# The fleet so far



## cobaltbot (Sep 29, 2008)

The 30's dump near the scout cabin that I dig for about an hour on Sunday mornings is few on bottles but just loaded with rusty metal of all sorts.  I have gotten some great glass items considering the age of the dump but the amount of rusted toys is what surprises me.  I've gotten a few marbles but keep hoping for the motherload considering all the toys.  Here's some of the vehicles that have come out so far.


----------



## cobaltbot (Sep 29, 2008)

This is the rust from last sunday including two of the cars, a rusted toy wagon, plus a national cap gun and another one.  I did get my first blown glass doll eye.  The small brown bottle was a Van Ness Dandruff Massage bottle that at one time had a freakish screw cap with rubber fingers on it to apply the liquid to your scalp!


----------



## towhead (Sep 29, 2008)

Wow!  Looking extremely healthy to me!! 

  I finally got out this weekend and the only thing I kept was a childs "dish set" knife with a child imprinted on the end of the knife-which I thought was kinda' neat. 
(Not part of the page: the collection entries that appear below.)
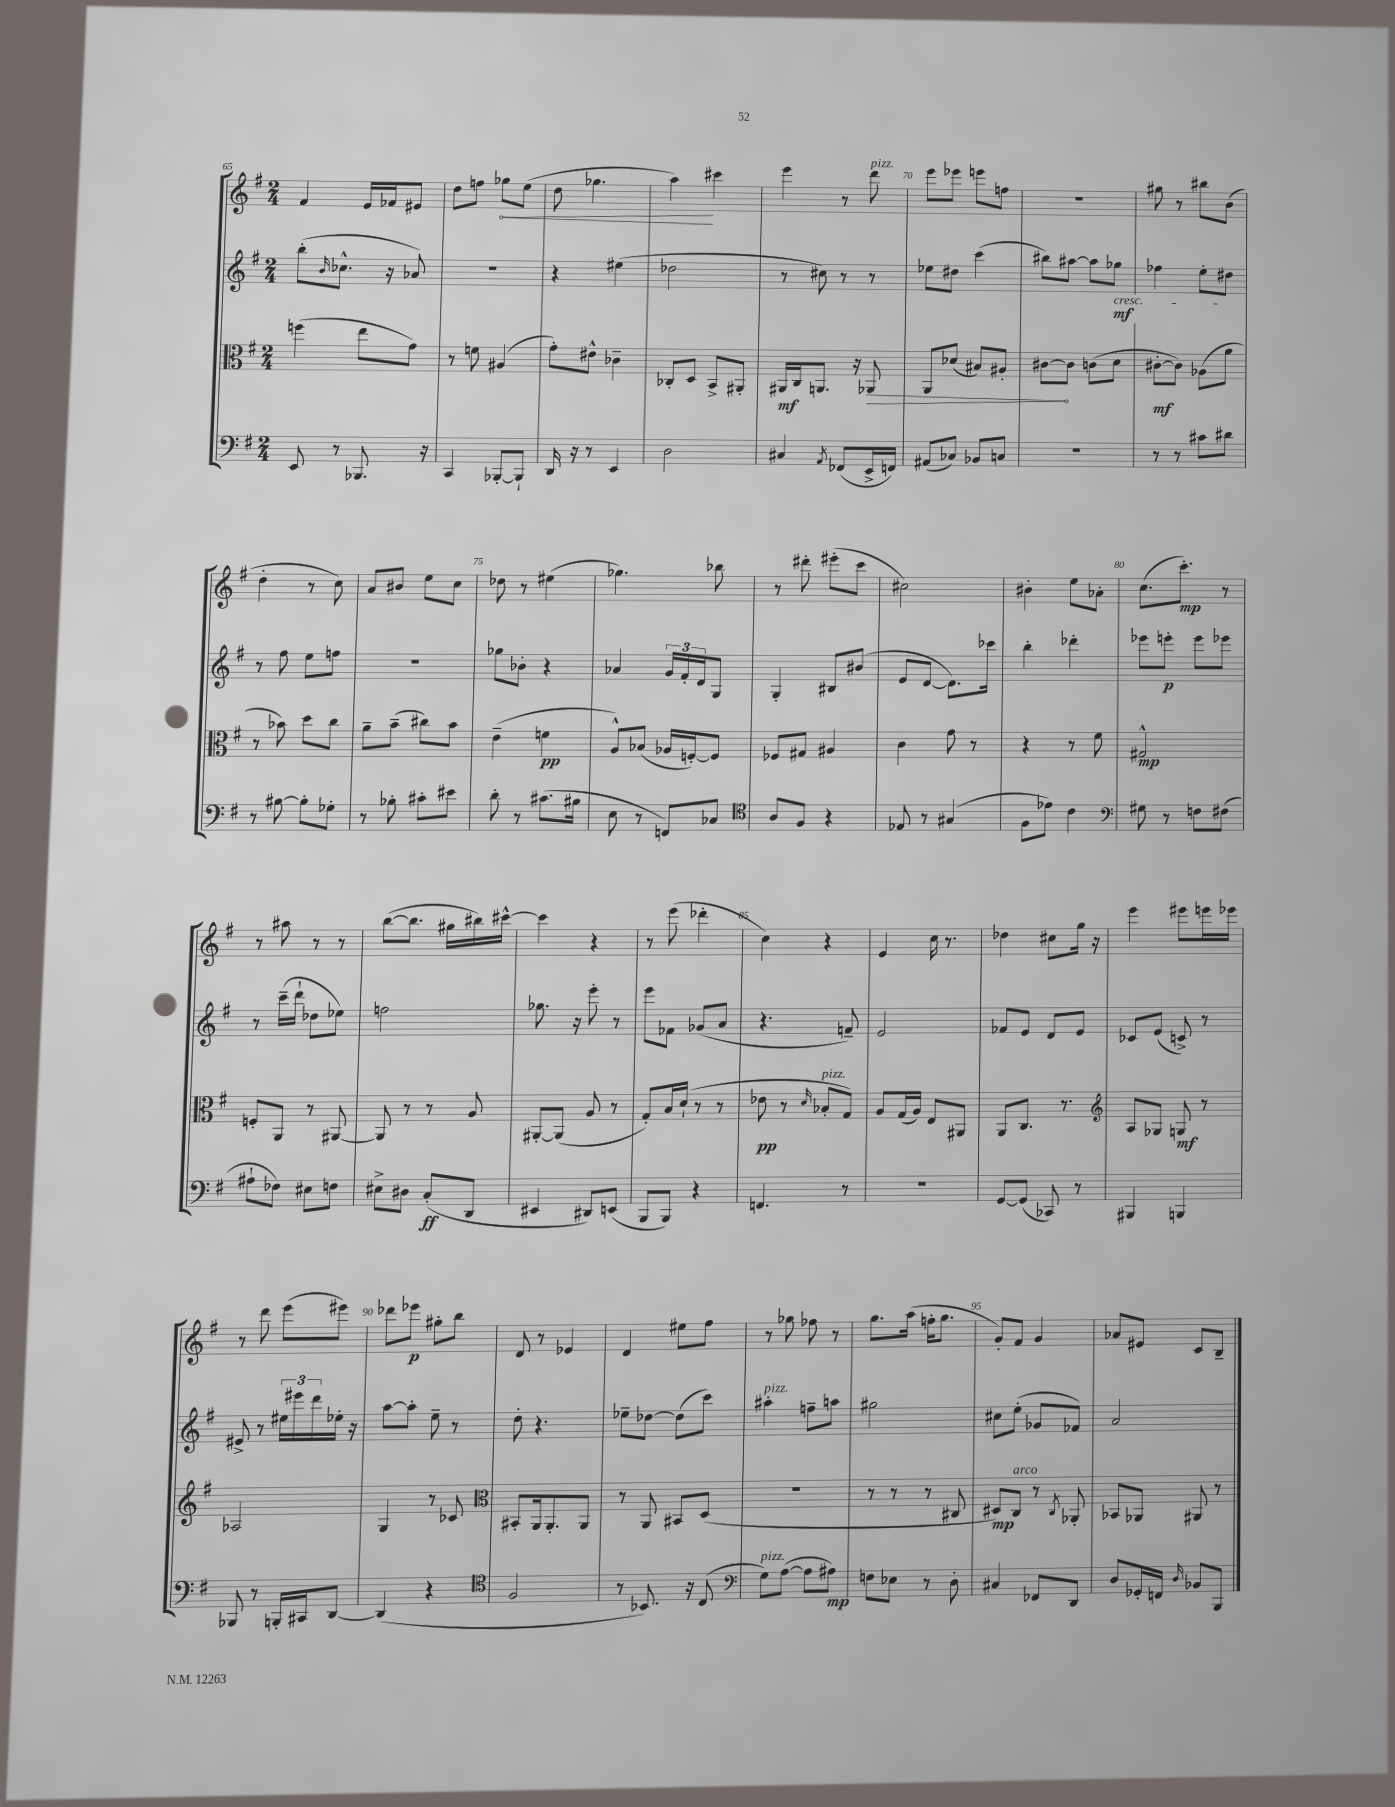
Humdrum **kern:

**kern	**kern	**kern	**kern
*staff4	*staff3	*staff2	*staff1
*clefF4	*clefC3	*clefG2	*clefG2
*k[f#]	*k[f#]	*k[f#]	*k[f#]
*M2/4	*M2/4	*M2/4	*M2/4
8EE	(4ff	(8bb'	4f#
.	.	16qqb	.
8r	.	8.cc-^^	.
8.BBB-	8ee	.	16e
.	.	16r	16f-
.	8g)	8a-)	8e#
16r	.	.	.
=	=	=	=
4CC	8r	2r	8dd
.	8f	.	8ff
[8BBB-'	(4A#	.	8gg-
8BBB-`]	.	.	(8ee
=	=	=	=
16DD	8g')	4r	8dd
16r	.	.	.
8r	8e#^^	.	4.gg-
4EE	4c-~	(4ee#	.
=	=	=	=
2D	8C-'	2dd-	4aa)
.	8D	.	.
.	8BB^	.	4ccc#
.	8AA#'	.	.
=	=	=	=
4C#	16AA#	8r	4eee
.	16C	.	.
.	8.AA	8cc#)	.
8qAA	.	.	.
(8FF-	.	8r	8r
.	16r	.	.
16EE^	8AA-	8r	8ddd
16FF)	.	.	.
=	=	=	=
(8AA#	8AA	8ee-	8eee
8C-)	(8d-	8dd#	8eee-
8BB-	8B#)	(4ccc	8eee
8C	8A#'	.	8ff
=	=	=	=
2r	[8c#	8bb#)	2r
.	8c#]	[8aa#	.
.	(8c	8aa#]	.
.	8d	8gg-	.
=	=	=	=
8r	[8c#'	4ff-	8gg#
8r	8c#])	.	8r
8c#	(8A-	8ee'	8bb#
8d#	8a	8dd#	(8b
=	=	=	=
8r	8r	8r	4dd'
[8B#	8b-)	8ff#	.
8B#']	8dd	8ee	8r
8G-'	8cc	8ff	8cc)
=	=	=	=
8r	8a~	2r	8a
8B-'	(8b~	.	8b#
8c#'	8cc#)	.	8ee
8e#	8b	.	8cc
=	=	=	=
8d'	(4e~	8gg-	8dd-
8r	.	8b-'	8r
(8.c#	4f	4r	(4ee#
16B#	.	.	.
=	=	=	=
8E	8A^^)	4a-	4.gg-)
8r	(8B-	.	.
8FF)	16A-	24g	.
.	.	24f#'	.
.	[16F')	.	.
.	.	24d	.
8C-	8F]	8G	8bb-
=	=	=	=
*clefC4	*	*	*
8A	8F-	4G'	8r
8F#	8G#	.	8ddd#'
4r	4A#	8B#	(8eee#'
.	.	(8b#	8ccc
=	=	=	=
8E-	4c	8e	2cc#)
8r	.	[8d	.
(4G#	8g	8.d])	.
.	8r	.	.
.	.	16ccc-	.
=	=	=	=
8F#	4r	4bb'	4b#'
8e-)	.	.	.
4c	8r	4ddd-'	8ee
.	8f#	.	8a-'
=	=	=	=
*clefF4	*	*	*
8G#	2G#^^	8eee-	(8.cc
8r	.	8eee'	.
.	.	.	8.ccc')
8F	.	8eee	.
(8F#	.	8eee-	8r
=	=	=	=
8A#`	8F'	8r	8r
8F-)	8AA	(16ccc~	8aa#
.	.	16ddd`	.
8E#	8r	8dd-	8r
8F	[8AA#	8ee-)	8r
=	=	=	=
8E#^	8AA#]	2ff	([8bb
8D#	8r	.	8.bb]
(8C'	8r	.	.
.	.	.	16gg#
8DD	8A	.	16bb#)
.	.	.	[16ccc#^^
=	=	=	=
4EE#	[8AA#'	8.gg-	4ccc#]
.	(8AA#]	.	.
.	.	16r	.
8DD#)	8A	8eee'	4r
(8EE	8r	8r	.
=	=	=	=
8BBB	8G')	8eee	8r
8BBB)	16B	8f-	(8eee
.	(16d`	.	.
4r	8r	(8g-	4ddd-'
.	8r	8a	.
=	=	=	=
4.FF	8e-	4.r	4cc)
.	8r	.	.
.	16qqd	.	.
.	8B-'	.	4r
8r	8G)	8f~)	.
=	=	=	=
2r	8A	2e	4e
.	(16G	.	.
.	16A)	.	.
.	8E	.	16cc
.	.	.	8.r
.	8AA#	.	.
=	=	=	=
[8GG	8AA	8f-	4dd-
(8GG]	8.C	8e	.
8CC-)	.	8d	8cc#
.	8.r	.	.
8r	.	8e	16gg
.	.	.	16r
=	=	=	=
*	*clefG2	*	*
4BBB#	8A	8c-	4eee
.	8G-	(8e	.
4BBB	8G	8c^)	8eee#
.	8r	8r	16eee
.	.	.	16eee-
=	=	=	=
8BBB-	2A-	8e#^	8r
8r	.	8r	8ddd
16BBB'	.	24ee#	(8eee
.	.	24eee#	.
16CC#	.	.	.
.	.	24ddd	.
[8DD	.	16ee-'	8eee#)
.	.	16r	.
=	=	=	=
(4DD]	4G	[8aa	8ddd-
.	.	8aa']	8eee-
4r	8r	8ee~	8gg#'
.	8c-	8r	8bb
=	=	=	=
*clefC4	*clefC3	*	*
2F#	8BB#'	8dd'	8d
.	16AA	4.r	8r
.	8.AA'	.	.
.	.	.	4e-
.	8AA	.	.
=	=	=	=
8r	8r	8ee-~	4d
8.BB-)	8AA	[8dd-	.
.	8BB#	(8dd-]	8ee#
16r	.	.	.
(8C	(8D	8ccc)	8ff#
=	=	=	=
*clefF4	*	*	*
8G)	2r	4aa#'	8r
([8A	.	.	8gg-
8A]	.	8ff~	8ff-
8A#)	.	8aa	8r
=	=	=	=
8F	8r	2gg#	8.gg
8E-	8r	.	.
.	.	.	(16aa
8r	8r	.	16ff'
.	.	.	8.gg
8D'	8C#	.	.
=	=	=	=
4C#	8D#)	8cc#	8g')
.	8C	(8ee'	8f#
8FF-	8r	8g-	4g
.	8qC	.	.
8DD	8AA-'	8f-)	.
=	=	=	=
8D	8BB-	2a	8a-
16GG-'	8AA-	.	8e#
16FF	.	.	.
16qqD	.	.	.
8BB-	8AA#	.	8c
8BBB	8r	.	8B~
==	==	==	==
*-	*-	*-	*-
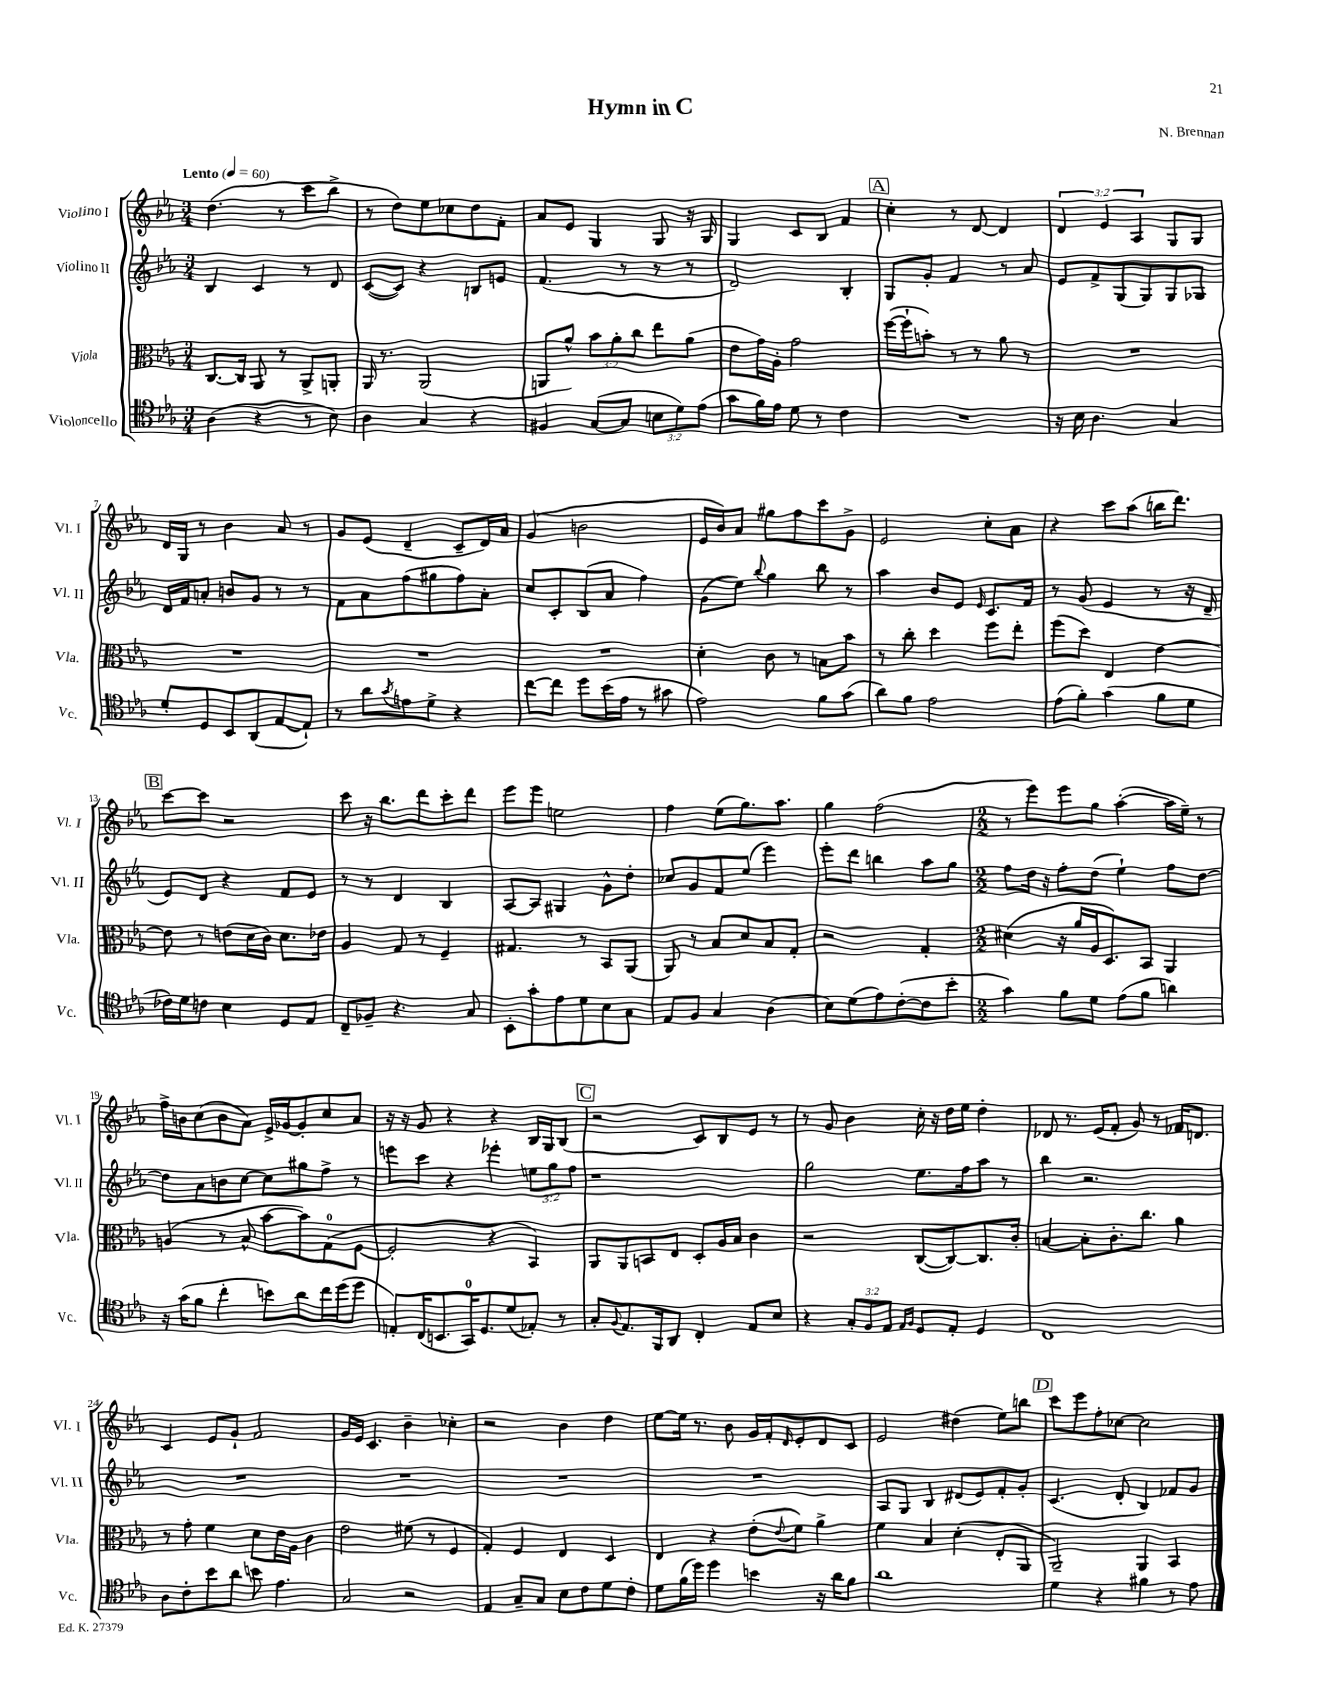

 ....and.... found a broken hobbleskirt with the 1923 Christmas date ! []

 Keep Diggin!!


----------



## cobaltbot (Sep 29, 2008)

That's cool Julie, I love kid's stuff.......quess I never grew up!  Would love to dig some of the early plates and stuff they pull out of privies.


----------



## glass man (Sep 29, 2008)

Considering these toys were during the depression some kid or kids had some great toys! LOVE the yellow car!


----------



## capsoda (Sep 30, 2008)

Great finds. A good glass beading, paint and some new repop wheels and you would have some nice show offs there. If you ever decide to let any go I want first shot at that little A Model Roadster.


----------



## cobaltbot (Sep 30, 2008)

Thanks for the replies.  The tootsie toys apparently did well during the depression since they cost 10 cents compared to the more expensive toys. Found a great website for them:

http://www.tootsietoys.info/index.html


----------



## madman (Sep 30, 2008)

HEY STEVE THAT IS A GREAT WEBSITE MIKE


----------



## glass man (Oct 1, 2008)

YEAH MAN,THAT IS A COOL WEBSITE! I didn't even know tootsie was that old. THE one that is on the right with a car on top of it,that you have ,looks sorta like the overland bus.


----------



## capsoda (Oct 1, 2008)

Tootsie was still making toys for Cracker Jacks in the early 1970s. I remember when Cracker Jacks was a real treat and now it is just a poison killer of children. Seemes to me that there are a lot of chemically filled people out there who just like to stir poop. I likes Cracker Jacks.


----------